Today’s New York Times has an article entitled “A Call To Jihad, Answered in America”–see it here. I found it to be inexpressibly sad.
In essence it details the recruitment of young Somali men (all students) from Minneapolis to join an Islamist organization in Somalia. While none of them ever expressed a desire to harm America or Americans, the FBI is rightly concerned their training and indoctrination will lead them to that step, especially since Al-Queda allegedly actively recruits Muslims with American passports.
I have a personal story to go along with this. In January of 1997, I was sent to St. Louis by the company I worked for at the time to take over a large operation with around 100 employees, temporarily as it turned out. Of those 100 employees, I’d say 20% were American, and of those, the majority were African-American. The other 80% were about equally divided between Serbians and Somalis. All the Serbians and Somalis were Muslim, and it was my first ever personal contact with Muslims in the real world. All 100 of the employees were male. (You can perhaps sense a looming problem here.)
All the Serbians were white, and all the Somalis were black. I therefore expected the Somalis to identify with the majority African-American employees. Nothing could have been further from the truth. There was a deep resentment, if not hatred, on the part of the Somalis toward the African-Americans, some of whom held supervisory positions. In time, I was told that a perceived superiority on the part of the African-Americans was to blame. It was like, “I was born here, you weren’t”. Skin color was not enough to unite them. What was left was religion, which united the white Serbians and the black Somalis more than skin color divided them, even though they did not speak the same language. And in fact with the exception of one Serbian and one Somali, none of them spoke English either. It’s hard to grasp that kind of isolation.
One day the the Somali English-speaker came to me and said, more or less, Begging your pardon, but the men are not going to do anything you ask, because it is against our beliefs to take orders from women. So I could have been stupid and railed about how they were in America now and had to play by America’s rules. But I’m not that stupid. I had a job to do. So I sized up the situation and said, “If I ask you, will you ask them?” He grinned and said, “Yes”. He wasn’t stupid either.
As I previously mentioned, it was January in St. Louis. The temperature was below freezing every day, all day long, and the wind was brutal. Much our jobs took place outside in the weather. That particular year, the month of January was also the month of Ramadan. Ramadan is a month of fasting, followed by the feast of Eid-al-Fitr. It’s the second holiest day in the Islamic religion. So these men were working in bitter cold, performing fairly physical labor, without even the relief of something to eat or drink (you can’t even drink water during Ramadan except after sunset and before sunrise). I developed a deep admiration for them as a result of this and one other thing.

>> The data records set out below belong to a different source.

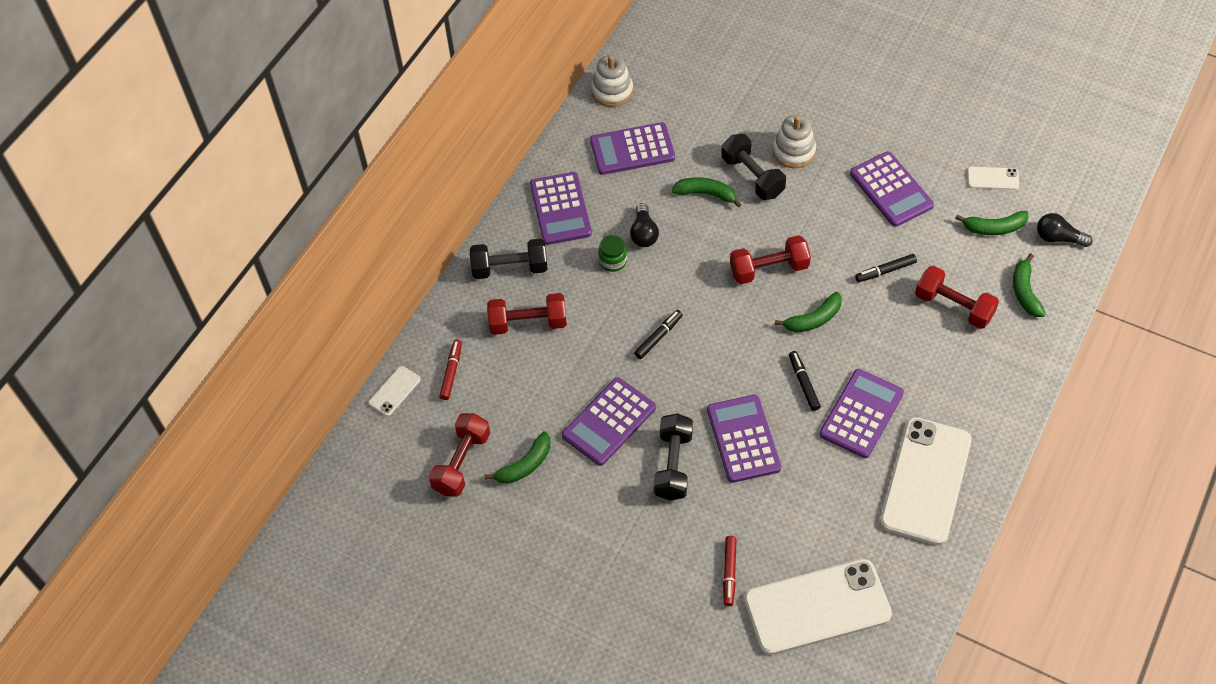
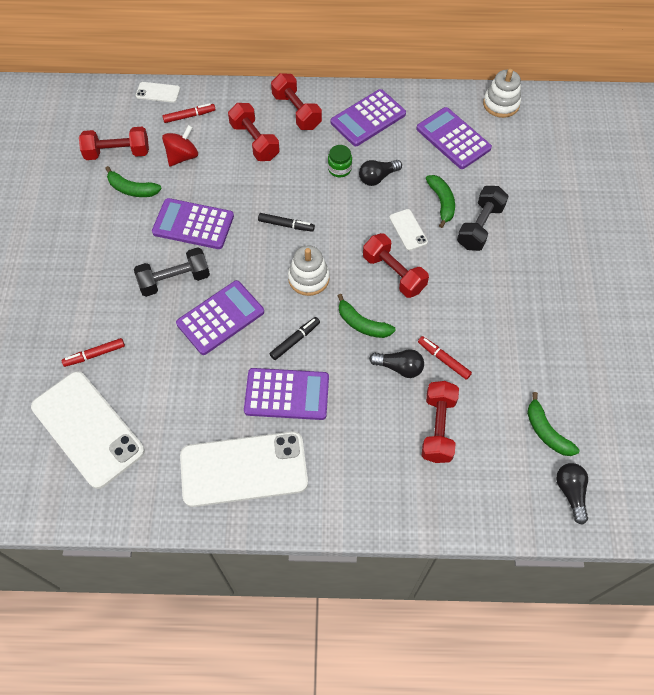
camera: 60 degrees right, 5 degrees up
(507, 399) = (182, 156): none -> red spinning top
(510, 268) = (296, 111): black dumbbell -> red dumbbell
(793, 151) = (525, 245): white stacking toy -> white stacking toy (308, 278)
(876, 309) = (399, 367): none -> black light bulb
(885, 271) = (443, 359): black marker -> red marker
(891, 190) = (534, 332): purple calculator -> none
(992, 178) = (602, 411): white phone -> white phone (408, 230)
(1025, 292) = (490, 483): green banana -> none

I’m not religious, and I think the rituals associated with religion are basically superstitious in nature. However, having said that–I respect people who try to live their religion and live a good life, and if the rituals reinforce that, then they’re okay with me. So the Muslims in our workforce brought their prayer rugs to work every day, or kept them in their lockers, and at the appointed time, they would pray. The prayers are short, but in spite of that there were some grumblings among the non-Muslim employees when a task of some urgency needed to be carried out and the Muslims were unavailable to help.

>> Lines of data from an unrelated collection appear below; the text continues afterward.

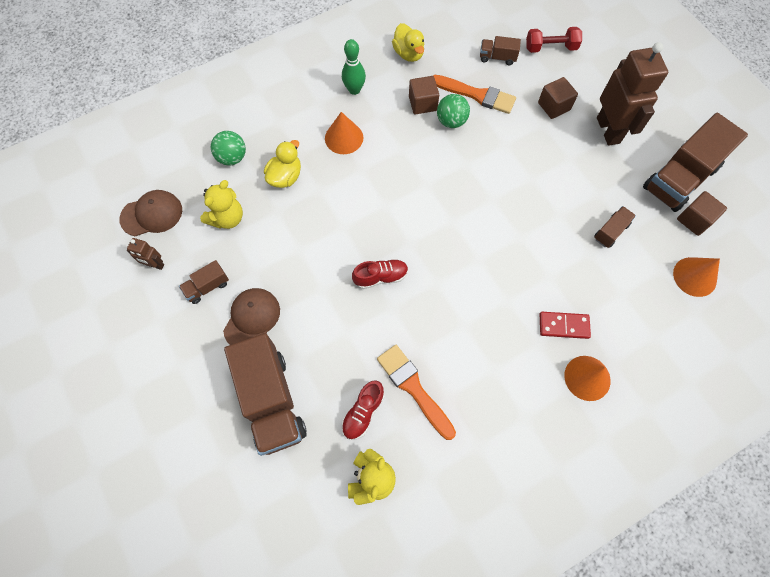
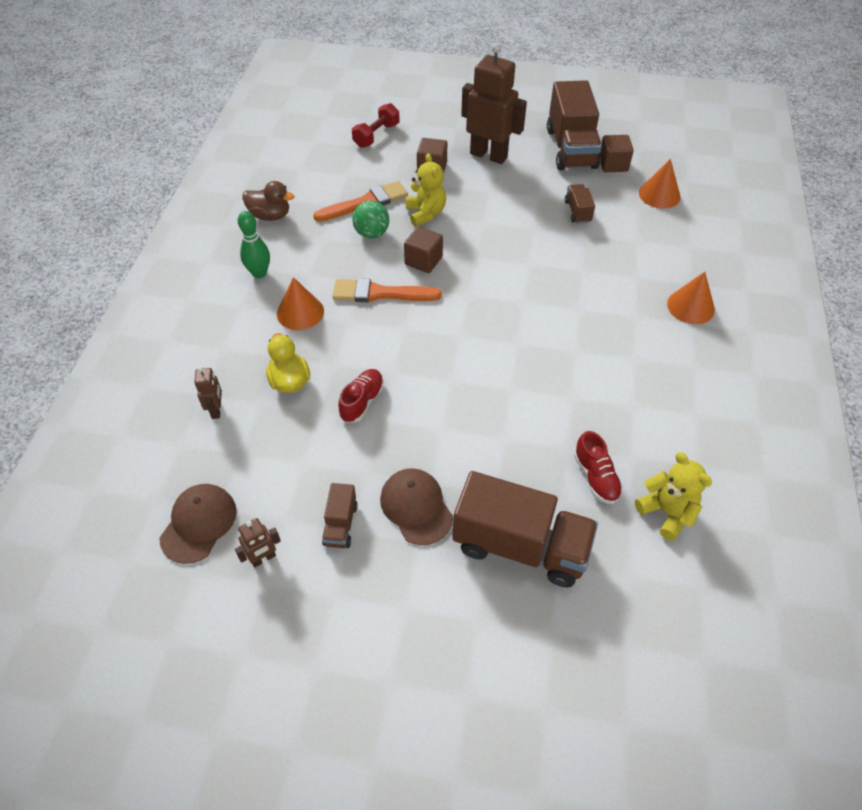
camera: 50 degrees left, 15 degrees down
(227, 218) = (281, 457): yellow teddy bear -> yellow teddy bear (425, 213)
(232, 158) = (217, 410): green ball -> brown robot
(380, 277) = (472, 378): red shoe -> red shoe (362, 401)
(408, 54) = (270, 215): yellow duck -> brown duck
(413, 388) = (604, 424): orange brush -> orange brush (380, 293)
(422, 103) = (332, 239): brown cube -> brown cube (423, 261)
(497, 57) = (346, 168): brown truck -> none
(563, 325) = (633, 290): red domino -> none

I was only there for 3 weeks, and it’s been 12 years, but I wonder what happened to them. Did some of them become terrorists, in this age of terrorism? I hope not.
By cellphone, instant messaging, and on Facebook, the young men who left kept in touch with their friends in the U.S. An especially poignant quote from the article: “They missed movies and basketball, deodorant and boxer shorts, they told friends back home. One of the men, who suffered from heartburn, asked if anyone could send him a box of Tums by DHL.” In another quote:
“Even among the world’s jihadists, the young men from Minneapolis are something of an exception: in their instant messages and cellphone calls, they seem caught between inner-city America and the badlands of Africa, pining for Starbucks one day, extolling the virtues of camel’s milk and Islamic fundamentalism the next.”
They were torn between the promise of America and the demands of family and clan on the other. They were sending money to relatives in Somalia they had never even met, out of their meager wages in menial jobs. They had the proverbial dilemma–one foot in one country, the other foot in a second country–and never quite felt they belonged in either.
Even the Imam of their mosque could not dissuade them from going to Somalia. Stay, he said. Here you can help your people by becoming a doctor or an engineer. Over there, you will be just another dead body in the street. Who knows what psychological factors cause some of these young men to throw away their lives, when others stick it out in spite of the barriers and hardships? Today at least two of the young men who answered the “call” to Somalia are dead. One, at the age of 26, blew himself up in Somalia last October.
This causes me to ask the question, How welcoming are we? “Give me your tired, your poor, your huddled masses yearning to be free”. Right. Whatever happened to that?